But where exactly would the carbon monoxide have come from? Breitigan figured right in Dr. Wangler's own garage, which held two cars and a generator... with a camper in the driveway.
"By that point I had formulated a theory that, a mobile source of carbon monoxide - one of the cars, the generator, whatever, had introduced carbon monoxide into the home," says Breitigan.
Police performed tests on the camper.
"...and either by using - and I can't prove or disprove this - but use of a hose, introduced, the carbon monoxide into the furnace with the furnace motor running," Breitigan continues.
The poisonous gas traveled through the duct work of the house into Kathy's bedroom, two floors above, killing her.
Mark's defense attorney, Chris McDowell, says the hose theory is nonsense.
"Crazy.

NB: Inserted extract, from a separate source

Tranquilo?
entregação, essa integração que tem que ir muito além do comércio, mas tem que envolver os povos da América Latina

Wrong. Speculation," he tells Van Sant. "The hoses that were in this house were the hoses that were in anyone's home - a garden hose. And tests were performed on the garden hose, and there's no residue of this hose ... the hose theory is totally debunked."
In fact, McDowell says any theory involving gas from a motor is impossible, because that hot gas would have had to travel downward - from the first floor garage into the basement.

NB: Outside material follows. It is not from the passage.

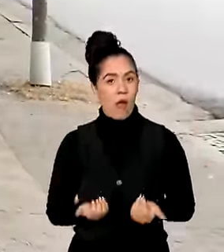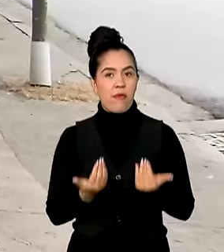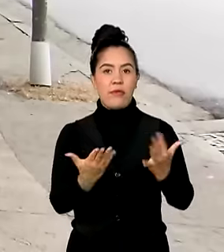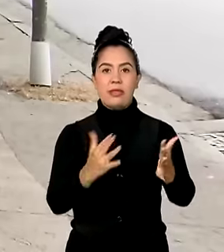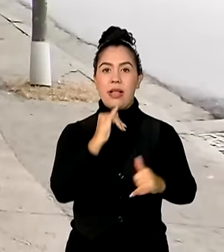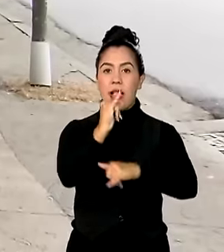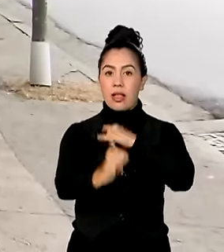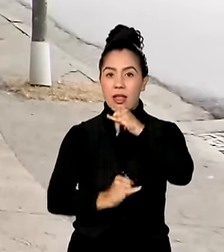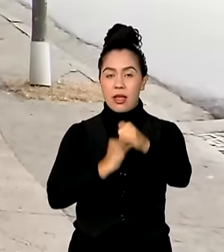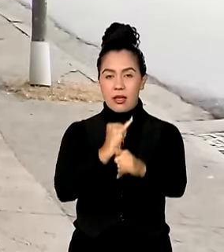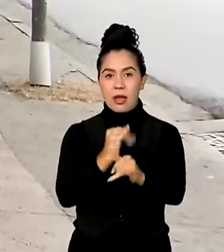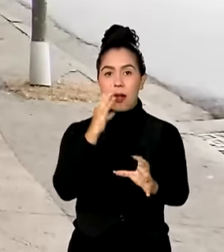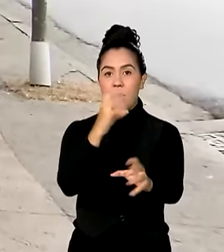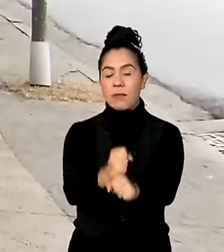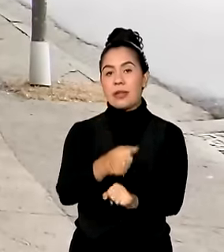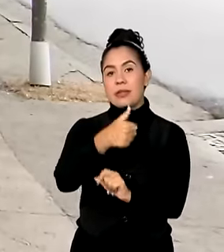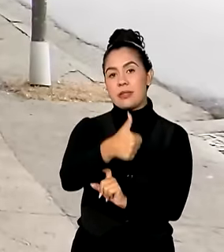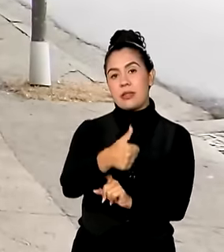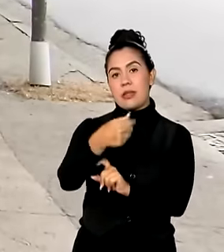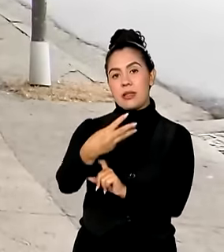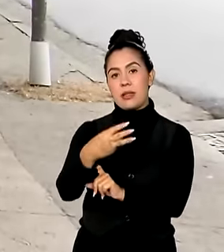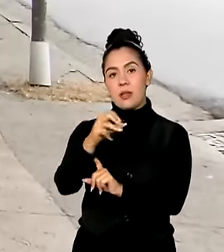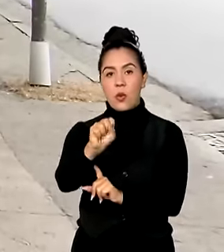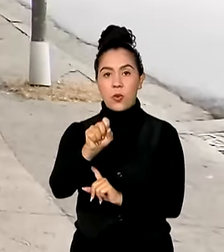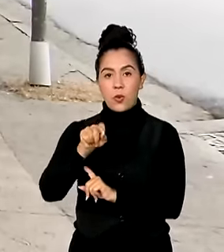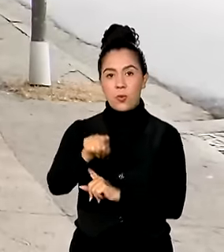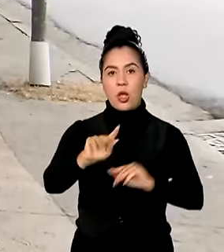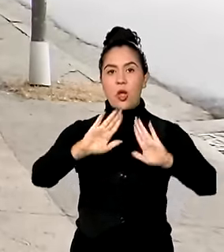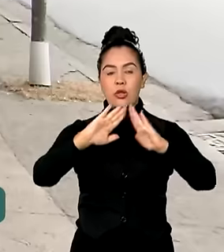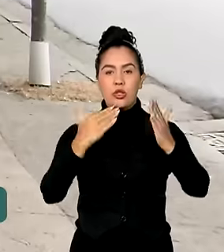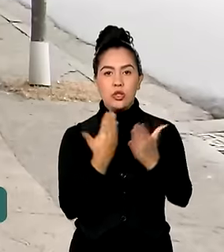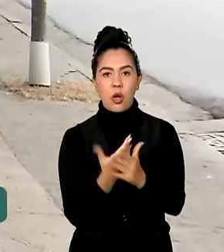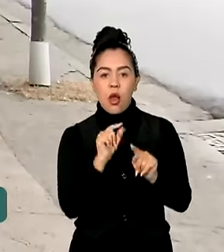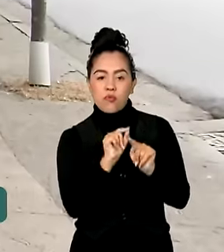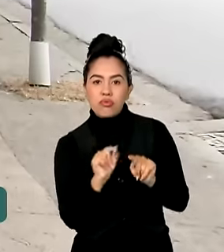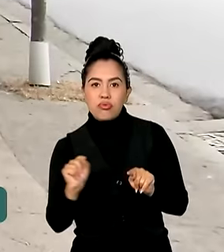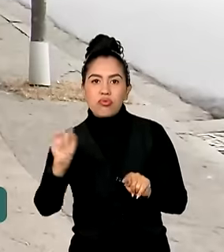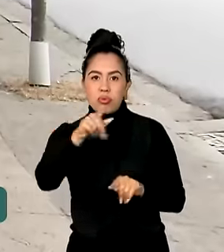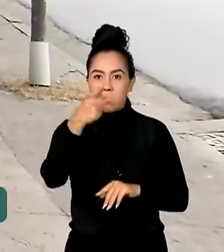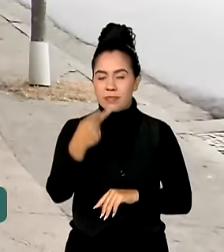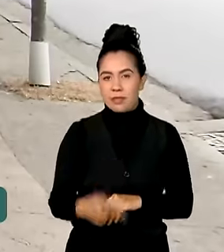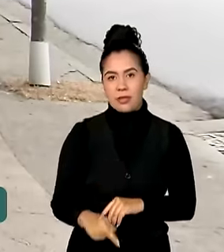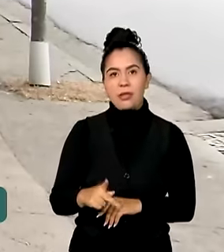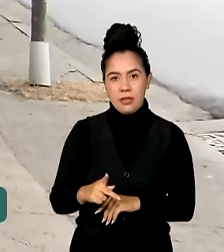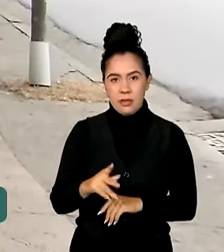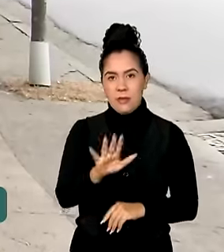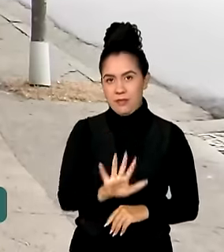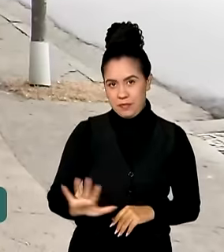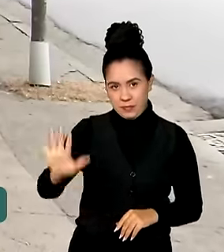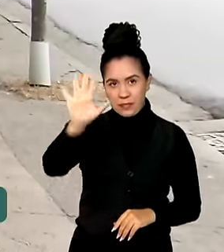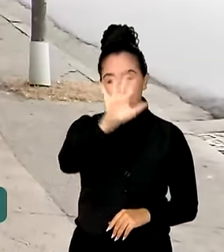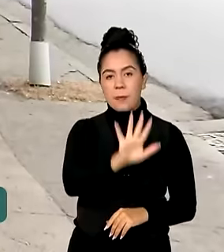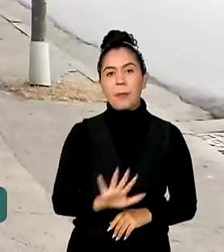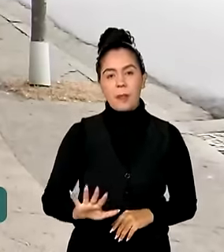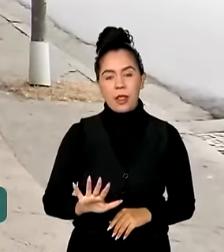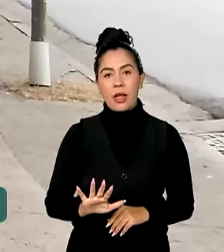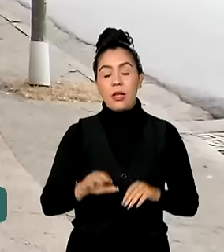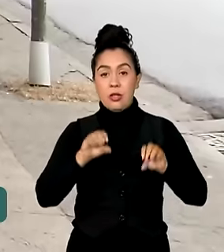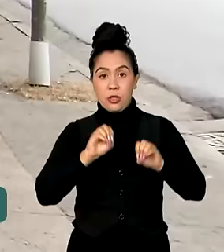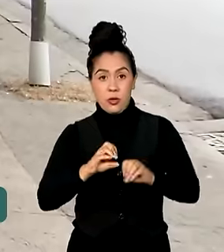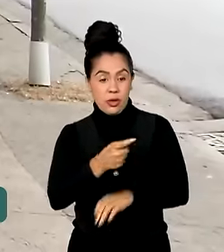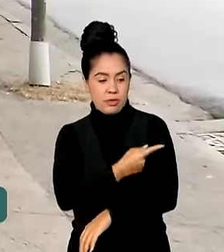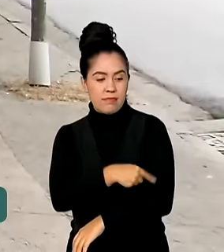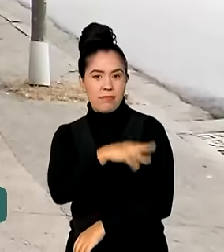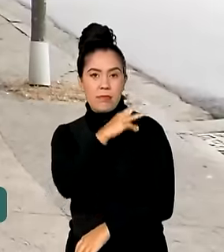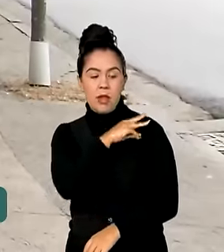a 138 mil escolas de educação básica de todo o país. Esse edital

"According to the prosecution, the gas then goes down these steps and into the basement. It defies the laws of gravity, the laws of what gas does," McDowell explains as he walks down the steps and into the Wangler's basement. "According to them, it goes into the furnace area... and then he somehow unscrews all of these screws. ... It's absolutely bogus. It's science fiction."

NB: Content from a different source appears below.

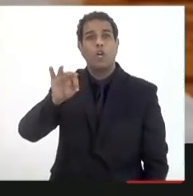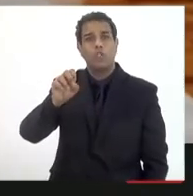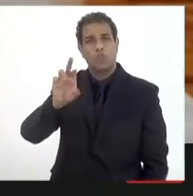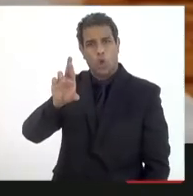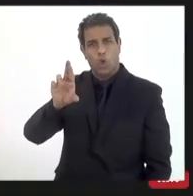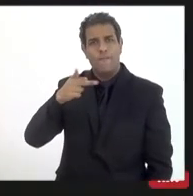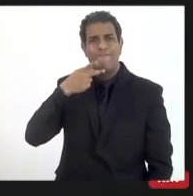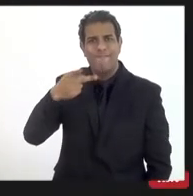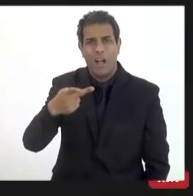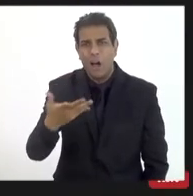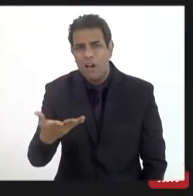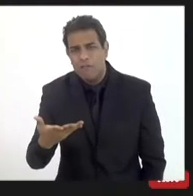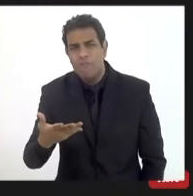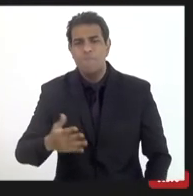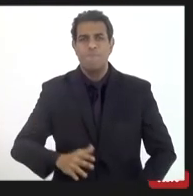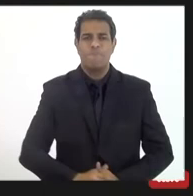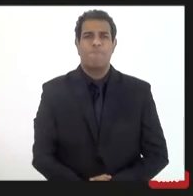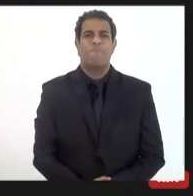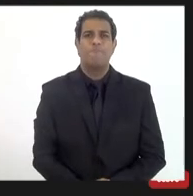Victor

But Breitigan acted on his theory. The detective got a search warrant and removed sections of the duct work from the Wangler home. He had it tested at a lab for the presence of microscopic exhaust residue.
"Their conclusions were that something had been introduced into the ductwork, and at a very high rate of speed over a short duration of time," says Breitigan.
McDowell says that's "crazy, because had that really occurred, they would have found him dead right here."
What really happened, McDowell says, was a tragic accident caused by a defective vent connected to the water heater. "And gas from this water heater that ordinarily would go outside is now trapped inside the home. And it ... eventually makes its way up to the bedroom where Mrs. Wangler is sleeping."
But police don't buy that. Three years after Kathy's death, they finally arrest Mark Wangler and charge him with murder.
"Just in a nutshell, horrible. I just had a real sick feeling," Mark tells Van Sant of his arrest. "You just feel all that energy drain out of you."
"You've gone from being a valued member of this community to, in some people's eyes, an evil genius who killed his wife," Van Sant remarks.
"Yeah. I guess that would be a correct assessment of the situation."
While awaiting trial, Dr. Wangler takes comfort in his religion.
Kathy's loved ones hope that judgment day is near.